Christa Küppers hat auch den Trägerverein für die Kleiderkammer, „Zuhause in Kürten“ gegründet. Sie und ihre Mitstreiter sind ehrenamtlich tätig.

Seit etwa einem halben Jahr gibt es die Kleiderkammer in Kürten. Wir haben die Ehrenamtler für ein erstes Fazit getroffen.

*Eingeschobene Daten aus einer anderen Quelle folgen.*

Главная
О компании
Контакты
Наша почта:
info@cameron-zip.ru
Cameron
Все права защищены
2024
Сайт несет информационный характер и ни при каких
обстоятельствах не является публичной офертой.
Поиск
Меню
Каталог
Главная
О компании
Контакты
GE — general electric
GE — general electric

Als im vergangenen Spätsommer die Kleiderkammer startete, war auch Initiatorin Christa Küppers etwas unsicher. Würde das neue Sozialangebot in Kürten überhaupt angenommen? Heute, nicht mal ein halbes Jahr später, ist sich die Kürtenerin sicher: Die Kleiderkammer funktioniert, und sie funktioniert sehr gut. „Wer hier ohne Garderobe rausgeht, ist selber schuld“, sagt Christa Küppers und strahlt.

Rund 20 ehrenamtlich engagierte Frauen stehen hinter Christa Küppers und ihrem Trägerverein „Zuhause in Kürten“ (Zink). Heimat der Kleiderkammer ist die umgebaute Gaststätte Zur Erholung in Kürten-Bechen an der Dorfstraße, nur fünf Minuten Fußweg von der Kölner Straße im Dorfkern entfernt, gut mit dem Bus erreichbar.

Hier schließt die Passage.